SUPPLIED RECORDS:
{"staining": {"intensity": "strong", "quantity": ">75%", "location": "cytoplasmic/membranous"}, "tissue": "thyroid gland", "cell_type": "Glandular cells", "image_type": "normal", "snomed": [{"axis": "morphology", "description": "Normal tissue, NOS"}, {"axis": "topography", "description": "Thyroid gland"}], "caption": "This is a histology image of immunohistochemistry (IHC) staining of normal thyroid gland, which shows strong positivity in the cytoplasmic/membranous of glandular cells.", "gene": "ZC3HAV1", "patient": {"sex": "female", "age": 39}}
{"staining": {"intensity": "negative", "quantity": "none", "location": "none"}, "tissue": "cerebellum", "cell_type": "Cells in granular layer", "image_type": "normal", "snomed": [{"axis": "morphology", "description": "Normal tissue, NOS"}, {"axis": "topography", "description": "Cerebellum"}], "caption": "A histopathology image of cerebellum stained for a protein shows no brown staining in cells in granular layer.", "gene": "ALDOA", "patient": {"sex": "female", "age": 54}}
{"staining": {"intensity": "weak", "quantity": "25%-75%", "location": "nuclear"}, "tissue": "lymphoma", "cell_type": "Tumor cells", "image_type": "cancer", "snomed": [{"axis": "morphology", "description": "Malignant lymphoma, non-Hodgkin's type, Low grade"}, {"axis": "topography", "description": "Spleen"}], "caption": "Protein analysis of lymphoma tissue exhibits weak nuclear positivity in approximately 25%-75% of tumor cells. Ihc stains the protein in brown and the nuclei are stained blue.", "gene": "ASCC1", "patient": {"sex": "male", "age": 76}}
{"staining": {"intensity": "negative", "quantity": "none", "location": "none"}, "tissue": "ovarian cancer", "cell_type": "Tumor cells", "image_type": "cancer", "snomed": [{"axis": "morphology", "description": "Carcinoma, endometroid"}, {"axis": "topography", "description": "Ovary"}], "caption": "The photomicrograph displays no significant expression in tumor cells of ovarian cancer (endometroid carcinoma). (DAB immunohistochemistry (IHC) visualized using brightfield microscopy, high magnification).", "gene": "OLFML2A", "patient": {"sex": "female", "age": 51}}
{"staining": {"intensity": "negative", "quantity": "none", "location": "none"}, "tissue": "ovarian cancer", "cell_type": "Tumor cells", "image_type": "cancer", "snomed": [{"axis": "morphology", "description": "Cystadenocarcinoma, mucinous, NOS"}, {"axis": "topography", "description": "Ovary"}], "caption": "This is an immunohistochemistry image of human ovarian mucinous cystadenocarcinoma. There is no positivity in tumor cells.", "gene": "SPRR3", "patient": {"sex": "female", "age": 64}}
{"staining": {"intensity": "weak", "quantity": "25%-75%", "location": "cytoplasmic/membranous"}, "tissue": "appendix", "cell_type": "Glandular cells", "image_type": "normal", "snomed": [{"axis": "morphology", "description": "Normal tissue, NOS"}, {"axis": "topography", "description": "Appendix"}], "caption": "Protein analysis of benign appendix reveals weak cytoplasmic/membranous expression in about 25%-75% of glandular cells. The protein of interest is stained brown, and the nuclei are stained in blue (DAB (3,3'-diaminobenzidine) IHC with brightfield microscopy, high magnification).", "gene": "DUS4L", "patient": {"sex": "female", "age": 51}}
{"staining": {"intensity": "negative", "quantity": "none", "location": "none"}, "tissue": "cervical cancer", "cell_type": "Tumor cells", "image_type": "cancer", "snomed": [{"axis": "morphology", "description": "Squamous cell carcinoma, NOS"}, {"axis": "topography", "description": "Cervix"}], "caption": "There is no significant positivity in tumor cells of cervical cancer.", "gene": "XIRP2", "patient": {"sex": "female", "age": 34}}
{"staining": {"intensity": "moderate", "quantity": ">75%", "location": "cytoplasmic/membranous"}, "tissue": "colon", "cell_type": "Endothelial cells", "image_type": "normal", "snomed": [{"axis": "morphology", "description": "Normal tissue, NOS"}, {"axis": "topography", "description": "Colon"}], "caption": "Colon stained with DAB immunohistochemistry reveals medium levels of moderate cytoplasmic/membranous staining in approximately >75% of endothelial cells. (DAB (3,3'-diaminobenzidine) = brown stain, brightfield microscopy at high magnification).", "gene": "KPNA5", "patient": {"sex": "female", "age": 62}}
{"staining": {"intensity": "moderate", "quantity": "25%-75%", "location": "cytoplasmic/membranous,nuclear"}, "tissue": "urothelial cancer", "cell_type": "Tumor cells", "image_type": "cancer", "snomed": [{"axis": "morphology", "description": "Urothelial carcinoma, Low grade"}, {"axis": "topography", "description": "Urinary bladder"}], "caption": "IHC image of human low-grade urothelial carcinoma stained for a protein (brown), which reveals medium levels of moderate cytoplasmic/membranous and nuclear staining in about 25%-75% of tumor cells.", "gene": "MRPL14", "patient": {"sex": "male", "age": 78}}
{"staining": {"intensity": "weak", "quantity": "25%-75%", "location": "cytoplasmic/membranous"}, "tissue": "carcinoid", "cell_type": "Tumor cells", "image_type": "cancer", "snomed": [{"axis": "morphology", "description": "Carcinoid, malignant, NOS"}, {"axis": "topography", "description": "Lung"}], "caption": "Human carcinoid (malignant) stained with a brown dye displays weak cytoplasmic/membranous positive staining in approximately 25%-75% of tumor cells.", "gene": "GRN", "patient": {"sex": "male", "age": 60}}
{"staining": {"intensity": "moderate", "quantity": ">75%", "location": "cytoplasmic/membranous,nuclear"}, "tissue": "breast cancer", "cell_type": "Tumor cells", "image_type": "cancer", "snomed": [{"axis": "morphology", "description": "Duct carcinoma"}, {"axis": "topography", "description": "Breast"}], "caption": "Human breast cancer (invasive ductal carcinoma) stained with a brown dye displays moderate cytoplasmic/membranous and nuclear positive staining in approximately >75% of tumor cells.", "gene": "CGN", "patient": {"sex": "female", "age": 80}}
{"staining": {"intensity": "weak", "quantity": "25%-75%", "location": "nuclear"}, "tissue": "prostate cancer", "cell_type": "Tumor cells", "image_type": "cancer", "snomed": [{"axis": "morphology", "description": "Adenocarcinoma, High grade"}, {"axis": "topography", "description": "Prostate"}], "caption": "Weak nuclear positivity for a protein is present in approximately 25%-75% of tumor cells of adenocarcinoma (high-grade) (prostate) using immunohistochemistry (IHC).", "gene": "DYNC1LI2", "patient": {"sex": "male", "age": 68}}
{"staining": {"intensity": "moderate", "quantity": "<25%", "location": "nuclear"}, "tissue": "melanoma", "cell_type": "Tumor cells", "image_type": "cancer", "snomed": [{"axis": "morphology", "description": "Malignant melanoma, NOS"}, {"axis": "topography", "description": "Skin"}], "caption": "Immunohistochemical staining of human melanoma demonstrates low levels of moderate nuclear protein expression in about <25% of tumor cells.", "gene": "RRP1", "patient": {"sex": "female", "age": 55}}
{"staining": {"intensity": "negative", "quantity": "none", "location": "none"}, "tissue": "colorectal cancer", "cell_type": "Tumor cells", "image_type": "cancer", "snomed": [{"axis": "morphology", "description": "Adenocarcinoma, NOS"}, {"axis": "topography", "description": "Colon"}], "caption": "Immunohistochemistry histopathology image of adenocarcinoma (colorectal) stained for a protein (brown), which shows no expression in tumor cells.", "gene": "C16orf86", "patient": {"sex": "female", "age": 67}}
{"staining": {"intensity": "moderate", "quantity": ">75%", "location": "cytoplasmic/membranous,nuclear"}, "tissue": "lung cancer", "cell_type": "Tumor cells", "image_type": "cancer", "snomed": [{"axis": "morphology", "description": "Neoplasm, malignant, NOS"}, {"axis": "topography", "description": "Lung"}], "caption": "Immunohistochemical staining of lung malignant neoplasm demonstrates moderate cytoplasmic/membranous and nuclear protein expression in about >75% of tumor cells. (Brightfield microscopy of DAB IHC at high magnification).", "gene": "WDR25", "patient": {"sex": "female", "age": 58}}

PROBLEM DESCRIPTION: All entries must come back exactly as they were written.

WRITTEN ANSWER:
{"staining": {"intensity": "strong", "quantity": ">75%", "location": "cytoplasmic/membranous"}, "tissue": "thyroid gland", "cell_type": "Glandular cells", "image_type": "normal", "snomed": [{"axis": "morphology", "description": "Normal tissue, NOS"}, {"axis": "topography", "description": "Thyroid gland"}], "caption": "This is a histology image of immunohistochemistry (IHC) staining of normal thyroid gland, which shows strong positivity in the cytoplasmic/membranous of glandular cells.", "gene": "ZC3HAV1", "patient": {"sex": "female", "age": 39}}
{"staining": {"intensity": "negative", "quantity": "none", "location": "none"}, "tissue": "cerebellum", "cell_type": "Cells in granular layer", "image_type": "normal", "snomed": [{"axis": "morphology", "description": "Normal tissue, NOS"}, {"axis": "topography", "description": "Cerebellum"}], "caption": "A histopathology image of cerebellum stained for a protein shows no brown staining in cells in granular layer.", "gene": "ALDOA", "patient": {"sex": "female", "age": 54}}
{"staining": {"intensity": "weak", "quantity": "25%-75%", "location": "nuclear"}, "tissue": "lymphoma", "cell_type": "Tumor cells", "image_type": "cancer", "snomed": [{"axis": "morphology", "description": "Malignant lymphoma, non-Hodgkin's type, Low grade"}, {"axis": "topography", "description": "Spleen"}], "caption": "Protein analysis of lymphoma tissue exhibits weak nuclear positivity in approximately 25%-75% of tumor cells. Ihc stains the protein in brown and the nuclei are stained blue.", "gene": "ASCC1", "patient": {"sex": "male", "age": 76}}
{"staining": {"intensity": "negative", "quantity": "none", "location": "none"}, "tissue": "ovarian cancer", "cell_type": "Tumor cells", "image_type": "cancer", "snomed": [{"axis": "morphology", "description": "Carcinoma, endometroid"}, {"axis": "topography", "description": "Ovary"}], "caption": "The photomicrograph displays no significant expression in tumor cells of ovarian cancer (endometroid carcinoma). (DAB immunohistochemistry (IHC) visualized using brightfield microscopy, high magnification).", "gene": "OLFML2A", "patient": {"sex": "female", "age": 51}}
{"staining": {"intensity": "negative", "quantity": "none", "location": "none"}, "tissue": "ovarian cancer", "cell_type": "Tumor cells", "image_type": "cancer", "snomed": [{"axis": "morphology", "description": "Cystadenocarcinoma, mucinous, NOS"}, {"axis": "topography", "description": "Ovary"}], "caption": "This is an immunohistochemistry image of human ovarian mucinous cystadenocarcinoma. There is no positivity in tumor cells.", "gene": "SPRR3", "patient": {"sex": "female", "age": 64}}
{"staining": {"intensity": "weak", "quantity": "25%-75%", "location": "cytoplasmic/membranous"}, "tissue": "appendix", "cell_type": "Glandular cells", "image_type": "normal", "snomed": [{"axis": "morphology", "description": "Normal tissue, NOS"}, {"axis": "topography", "description": "Appendix"}], "caption": "Protein analysis of benign appendix reveals weak cytoplasmic/membranous expression in about 25%-75% of glandular cells. The protein of interest is stained brown, and the nuclei are stained in blue (DAB (3,3'-diaminobenzidine) IHC with brightfield microscopy, high magnification).", "gene": "DUS4L", "patient": {"sex": "female", "age": 51}}
{"staining": {"intensity": "negative", "quantity": "none", "location": "none"}, "tissue": "cervical cancer", "cell_type": "Tumor cells", "image_type": "cancer", "snomed": [{"axis": "morphology", "description": "Squamous cell carcinoma, NOS"}, {"axis": "topography", "description": "Cervix"}], "caption": "There is no significant positivity in tumor cells of cervical cancer.", "gene": "XIRP2", "patient": {"sex": "female", "age": 34}}
{"staining": {"intensity": "moderate", "quantity": ">75%", "location": "cytoplasmic/membranous"}, "tissue": "colon", "cell_type": "Endothelial cells", "image_type": "normal", "snomed": [{"axis": "morphology", "description": "Normal tissue, NOS"}, {"axis": "topography", "description": "Colon"}], "caption": "Colon stained with DAB immunohistochemistry reveals medium levels of moderate cytoplasmic/membranous staining in approximately >75% of endothelial cells. (DAB (3,3'-diaminobenzidine) = brown stain, brightfield microscopy at high magnification).", "gene": "KPNA5", "patient": {"sex": "female", "age": 62}}
{"staining": {"intensity": "moderate", "quantity": "25%-75%", "location": "cytoplasmic/membranous,nuclear"}, "tissue": "urothelial cancer", "cell_type": "Tumor cells", "image_type": "cancer", "snomed": [{"axis": "morphology", "description": "Urothelial carcinoma, Low grade"}, {"axis": "topography", "description": "Urinary bladder"}], "caption": "IHC image of human low-grade urothelial carcinoma stained for a protein (brown), which reveals medium levels of moderate cytoplasmic/membranous and nuclear staining in about 25%-75% of tumor cells.", "gene": "MRPL14", "patient": {"sex": "male", "age": 78}}
{"staining": {"intensity": "weak", "quantity": "25%-75%", "location": "cytoplasmic/membranous"}, "tissue": "carcinoid", "cell_type": "Tumor cells", "image_type": "cancer", "snomed": [{"axis": "morphology", "description": "Carcinoid, malignant, NOS"}, {"axis": "topography", "description": "Lung"}], "caption": "Human carcinoid (malignant) stained with a brown dye displays weak cytoplasmic/membranous positive staining in approximately 25%-75% of tumor cells.", "gene": "GRN", "patient": {"sex": "male", "age": 60}}
{"staining": {"intensity": "moderate", "quantity": ">75%", "location": "cytoplasmic/membranous,nuclear"}, "tissue": "breast cancer", "cell_type": "Tumor cells", "image_type": "cancer", "snomed": [{"axis": "morphology", "description": "Duct carcinoma"}, {"axis": "topography", "description": "Breast"}], "caption": "Human breast cancer (invasive ductal carcinoma) stained with a brown dye displays moderate cytoplasmic/membranous and nuclear positive staining in approximately >75% of tumor cells.", "gene": "CGN", "patient": {"sex": "female", "age": 80}}
{"staining": {"intensity": "weak", "quantity": "25%-75%", "location": "nuclear"}, "tissue": "prostate cancer", "cell_type": "Tumor cells", "image_type": "cancer", "snomed": [{"axis": "morphology", "description": "Adenocarcinoma, High grade"}, {"axis": "topography", "description": "Prostate"}], "caption": "Weak nuclear positivity for a protein is present in approximately 25%-75% of tumor cells of adenocarcinoma (high-grade) (prostate) using immunohistochemistry (IHC).", "gene": "DYNC1LI2", "patient": {"sex": "male", "age": 68}}
{"staining": {"intensity": "moderate", "quantity": "<25%", "location": "nuclear"}, "tissue": "melanoma", "cell_type": "Tumor cells", "image_type": "cancer", "snomed": [{"axis": "morphology", "description": "Malignant melanoma, NOS"}, {"axis": "topography", "description": "Skin"}], "caption": "Immunohistochemical staining of human melanoma demonstrates low levels of moderate nuclear protein expression in about <25% of tumor cells.", "gene": "RRP1", "patient": {"sex": "female", "age": 55}}
{"staining": {"intensity": "negative", "quantity": "none", "location": "none"}, "tissue": "colorectal cancer", "cell_type": "Tumor cells", "image_type": "cancer", "snomed": [{"axis": "morphology", "description": "Adenocarcinoma, NOS"}, {"axis": "topography", "description": "Colon"}], "caption": "Immunohistochemistry histopathology image of adenocarcinoma (colorectal) stained for a protein (brown), which shows no expression in tumor cells.", "gene": "C16orf86", "patient": {"sex": "female", "age": 67}}
{"staining": {"intensity": "moderate", "quantity": ">75%", "location": "cytoplasmic/membranous,nuclear"}, "tissue": "lung cancer", "cell_type": "Tumor cells", "image_type": "cancer", "snomed": [{"axis": "morphology", "description": "Neoplasm, malignant, NOS"}, {"axis": "topography", "description": "Lung"}], "caption": "Immunohistochemical staining of lung malignant neoplasm demonstrates moderate cytoplasmic/membranous and nuclear protein expression in about >75% of tumor cells. (Brightfield microscopy of DAB IHC at high magnification).", "gene": "WDR25", "patient": {"sex": "female", "age": 58}}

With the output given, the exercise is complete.